◆ Exercise description
Only the lines of the data below from the one with "The man strikes" through the one with "People are not" are wanted. Repeat them exactly.

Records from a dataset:
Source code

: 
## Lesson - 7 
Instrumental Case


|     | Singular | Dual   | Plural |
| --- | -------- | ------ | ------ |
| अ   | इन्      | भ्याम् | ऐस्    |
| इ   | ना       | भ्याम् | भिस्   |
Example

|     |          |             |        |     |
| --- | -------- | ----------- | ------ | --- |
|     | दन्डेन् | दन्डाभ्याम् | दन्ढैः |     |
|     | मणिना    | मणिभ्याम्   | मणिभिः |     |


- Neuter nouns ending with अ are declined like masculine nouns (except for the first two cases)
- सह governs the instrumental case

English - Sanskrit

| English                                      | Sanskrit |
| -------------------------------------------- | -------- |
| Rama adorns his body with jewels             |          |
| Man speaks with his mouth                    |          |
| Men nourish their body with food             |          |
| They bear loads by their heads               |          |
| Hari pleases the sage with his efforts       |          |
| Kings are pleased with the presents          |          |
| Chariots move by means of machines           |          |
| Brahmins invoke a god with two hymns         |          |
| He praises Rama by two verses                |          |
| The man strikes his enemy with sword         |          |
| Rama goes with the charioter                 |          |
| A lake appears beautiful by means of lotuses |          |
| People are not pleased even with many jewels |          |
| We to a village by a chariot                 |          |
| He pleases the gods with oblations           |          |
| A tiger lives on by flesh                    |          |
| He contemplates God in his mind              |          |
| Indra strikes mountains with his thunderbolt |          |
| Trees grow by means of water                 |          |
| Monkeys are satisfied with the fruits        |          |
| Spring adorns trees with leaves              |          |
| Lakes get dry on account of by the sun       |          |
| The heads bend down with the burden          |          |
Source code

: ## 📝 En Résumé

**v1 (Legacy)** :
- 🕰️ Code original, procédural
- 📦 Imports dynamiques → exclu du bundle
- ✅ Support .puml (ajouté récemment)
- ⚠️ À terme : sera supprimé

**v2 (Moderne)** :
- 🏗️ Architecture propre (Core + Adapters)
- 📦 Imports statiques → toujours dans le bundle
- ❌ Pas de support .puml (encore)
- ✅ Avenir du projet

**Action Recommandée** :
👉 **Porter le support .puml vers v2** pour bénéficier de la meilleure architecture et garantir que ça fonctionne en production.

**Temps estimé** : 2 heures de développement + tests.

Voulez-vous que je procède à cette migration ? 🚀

◆ Solution below
| The man strikes his enemy with sword         |          |
| Rama goes with the charioter                 |          |
| A lake appears beautiful by means of lotuses |          |
| People are not pleased even with many jewels |          |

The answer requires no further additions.